We held an employee contest to guess the first day we would do a hundred million searches, with the winner riding away on a new electric scooter. We had a spring-cleaning ice-cream social and a flood of geeky jokes. ("How many Microsoft engineers does it take to change a light bulb?" "None. They just declare Darkness™ the standard.")
When Karen took a vacation, we ordered a thousand plastic playground balls and filled her cube with them. They were still being thrown from office to office and rolling around under desks a year later.
For Mardi Gras, Charlie adorned the café with beads and cooked little plastic babies into king cakes. On Cinco de Mayo we tasted crawfish and sweet potato tamales washed down with horchata and sweet sangria.
For Halloween we had blood-clot punch with life-sized baby dolls floating in the bowl (Charlie had a fetish for food garnished with infants) and a parade of tasteless costumes including choirboys with sinner priests, bloodied plane-wreck casualties, and oozing shark-bite victims—and those were just the outfits worn by our not-so-politically-correct HR manager, Heather.
And we had groupies. Tourists in Linux t-shirts took souvenir photos under the Google sign by our front door—proof that Yahoo had put us on the map and that our brand was striking a chord deeper than that of a typical tech company.
It seemed I merely had to stand up and walk a few paces away from my chair in any direction to experience something new and entertaining.
"Cock rings? I overheard one sales rep ask another as I passed her cube. "How many of those do we have? And vibrators? How many can we come up with for that?"
"There must be a supply cabinet I don't know about," I thought. "Or perhaps I forgot to sign up for the mailing list about after-work parties."
Adult services advertisers, I learned when I asked, were among our earliest customers. They needed to know how many ad impressions we could deliver targeted to the words that defined their businesses. The sales reps had been checking the "inventory" of projected searches for those keywords. Google was not the place to work if you had delicate sensibilities.
The lighter moments helped make the load bearable, but it was the boldness of our business initiatives that really got my blood flowing and kept me from feeling trapped in a thankless grind. I never knew when some fastball would smack me in the head and reset my thinking yet again.
Say What You Will
"What the hell are you thinking?" I asked Larry when he explained his idea for a new do-it-yourself advertising system.

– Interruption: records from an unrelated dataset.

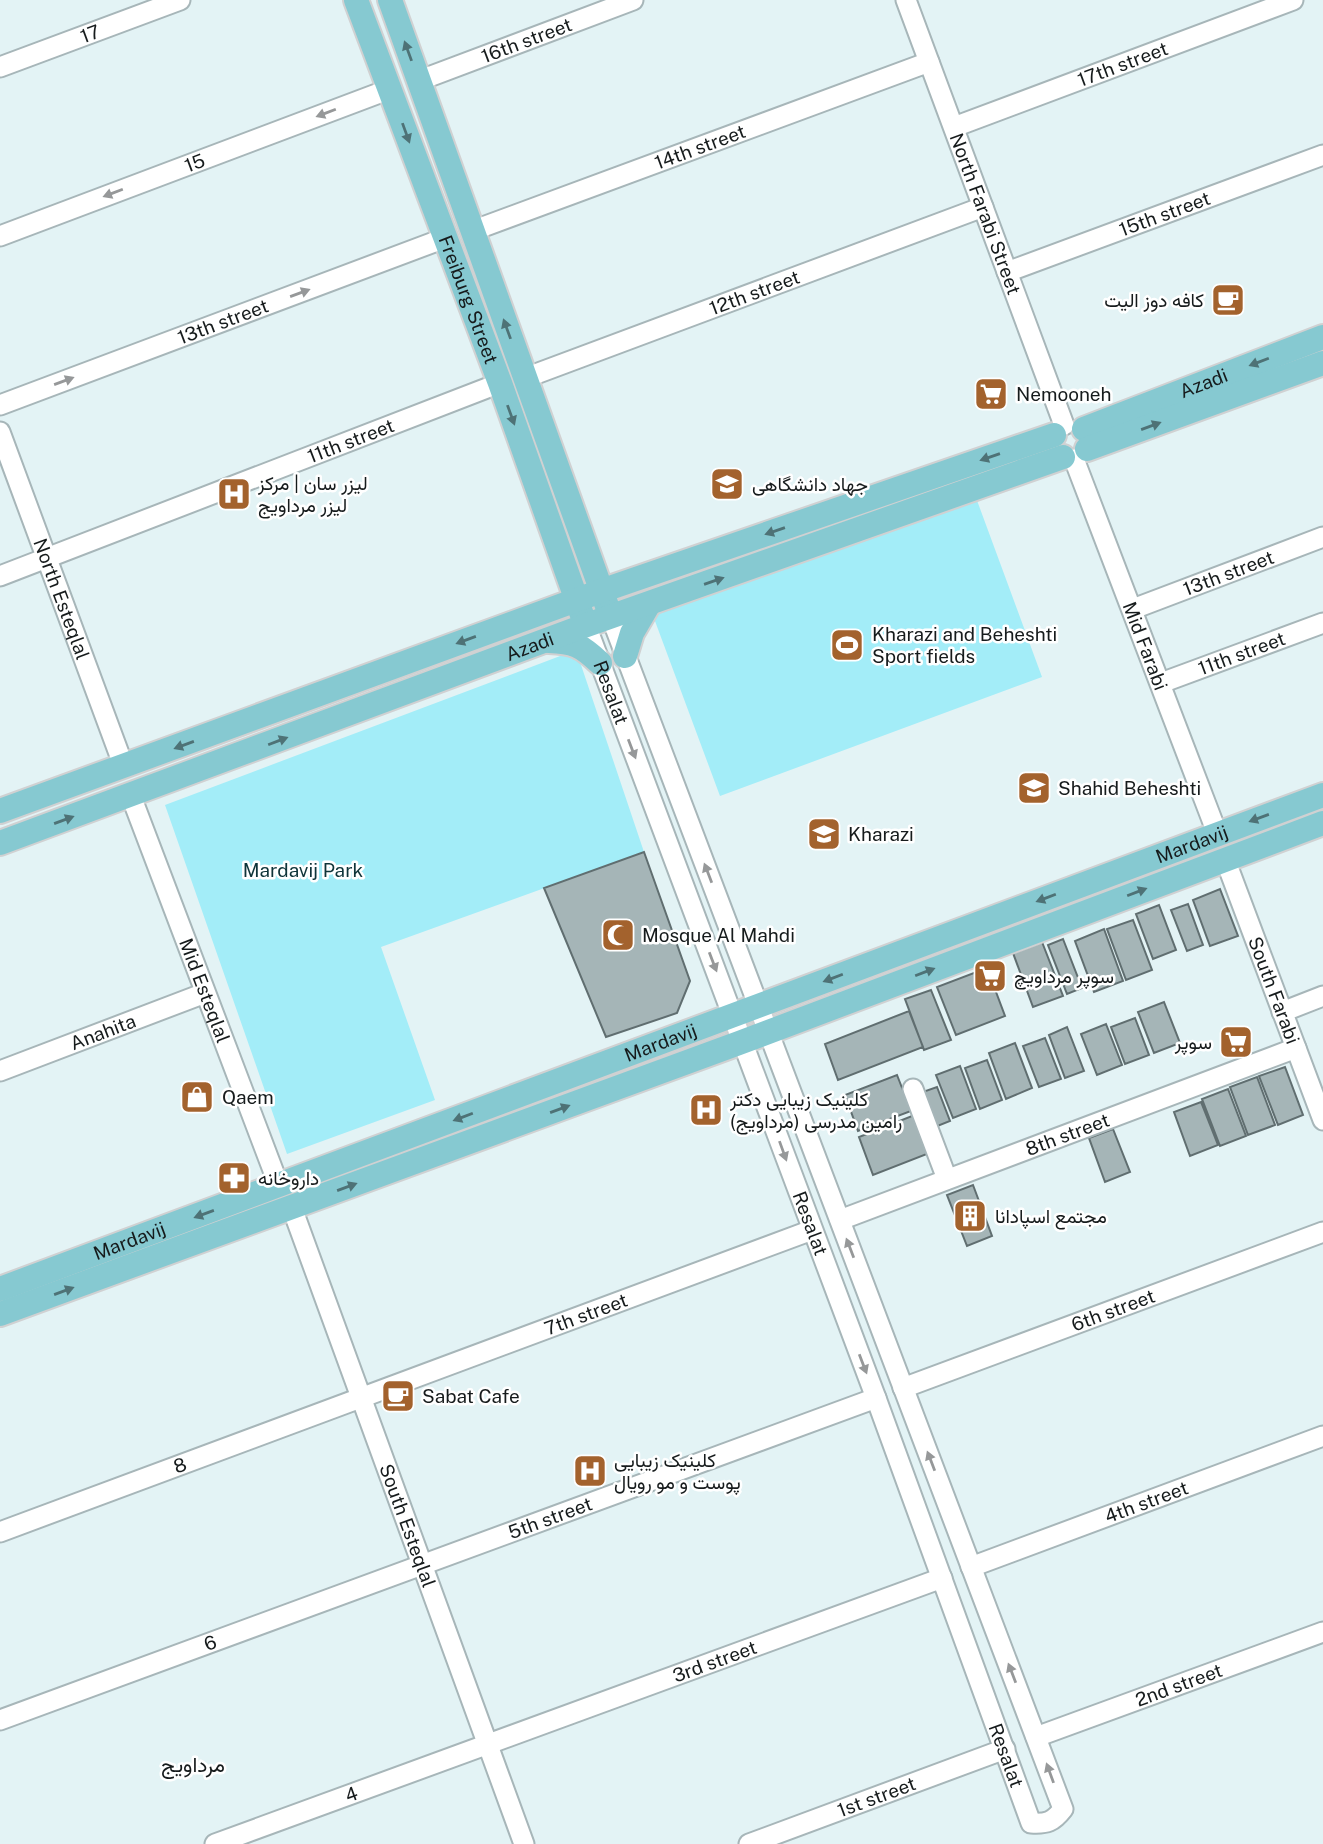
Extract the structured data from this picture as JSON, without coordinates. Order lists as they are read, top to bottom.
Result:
{
  "streets": {
    "main road": ["Freiburg Street", "Azadi", "Mardavij"],
    "street": [
      "17",
      "16th street",
      "17th street",
      "14th street",
      "15",
      "North Farabi Street",
      "15th street",
      "12th street",
      "13th street",
      "11th street",
      "North Esteqlal",
      "Mid Farabi",
      "Resalat",
      "South Farabi",
      "Mid Esteqlal",
      "Anahita",
      "8th street",
      "6th street",
      "7th street",
      "8",
      "4th street",
      "5th street",
      "South Esteqlal",
      "6",
      "3rd street",
      "2nd street",
      "4",
      "1st street"
    ]
  },
  "crossings": [
    ["16th street", "Freiburg Street"],
    ["17th street", "North Farabi Street"],
    ["14th street", "North Farabi Street"],
    ["14th street", "Freiburg Street"],
    ["15", "Freiburg Street"],
    ["North Farabi Street", "15th street"],
    ["North Farabi Street", "12th street"],
    ["North Farabi Street", "Azadi"],
    ["North Farabi Street", "Mid Farabi"],
    ["12th street", "Freiburg Street"],
    ["Freiburg Street", "13th street"],
    ["Freiburg Street", "Azadi"],
    ["Freiburg Street", "11th street"],
    ["Freiburg Street", "Resalat"],
    ["13th street", "Mid Farabi"],
    ["Azadi", "North Esteqlal"],
    ["Azadi", "Mid Farabi"],
    ["Azadi", "Resalat"],
    ["Azadi", "Mid Esteqlal"],
    ["11th street", "North Esteqlal"],
    ["11th street", "Mid Farabi"],
    ["Mid Farabi", "Mardavij"],
    ["Resalat", "Mardavij"],
    ["Resalat", "8th street"],
    ["Resalat", "6th street"],
    ["Resalat", "7th street"],
    ["Resalat", "4th street"],
    ["Resalat", "5th street"],
    ["Resalat", "3rd street"],
    ["Resalat", "2nd street"],
    ["Resalat", "1st street"],
    ["Mardavij", "South Farabi"],
    ["Mardavij", "Mid Esteqlal"],
    ["Mardavij", "South Esteqlal"],
    ["South Farabi", "8th street"],
    ["Mid Esteqlal", "Anahita"],
    ["7th street", "8"],
    ["7th street", "South Esteqlal"],
    ["8", "South Esteqlal"],
    ["5th street", "South Esteqlal"],
    ["5th street", "6"],
    ["South Esteqlal", "6"],
    ["South Esteqlal", "3rd street"],
    ["South Esteqlal", "4"],
    ["3rd street", "4"]
  ],
  "one_way": ["15", "13th street"],
  "districts": ["مرداویج"],
  "parks": ["Mardavij Park"],
  "places": {
    "cafe": ["کافه دوز الیت", "Sabat Cafe"],
    "supermarket": ["Nemooneh", "سوپر مرداویچ", "سوپر"],
    "school or university": ["جهاد دانشگاهی", "Shahid Beheshti", "Kharazi"],
    "hospital": ["لیزر سان | مرکز لیزر مرداویج", "کلینیک زیبایی دکتر رامین مدرسی (مرداویج)", "کلینیک زیبایی پوست و مو رویال"],
    "sports": ["Kharazi and Beheshti Sport fields"],
    "mosque": ["Mosque Al Mahdi"],
    "shop": ["Qaem"],
    "pharmacy": ["داروخانه"],
    "building": ["مجتمع اسپادانا"]
  }
}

The engineers had continued to innovate on our initial CPM ad system, beginning with placing ads on the right-hand side of search results in addition to those at the top of the page. The next step, Larry informed us, would be a feature that made it possible for anyone to create right-hand-side ads and post them live on Google within minutes. We would have guidelines and terms and conditions, but we would start running ads before verifying they were in compliance. In effect, anyone with a valid credit card could make an ad that said anything.
Anyone. Anything.
"How in the world is our brand going to survive racist, pornographic, and defamatory ads?" I protested. "They're bound to show up on our results pages. Do we want our brand to be associated with hate speech and worse? I have a very bad feeling about this."
Larry's decision to let user-created ads go live on our site without review convinced me he occupied some alternative and severely distorted reality. To allow the publication of unscreened ads was a classic marketing crisis in the making. Any fool could see that. Evidently, I was that fool.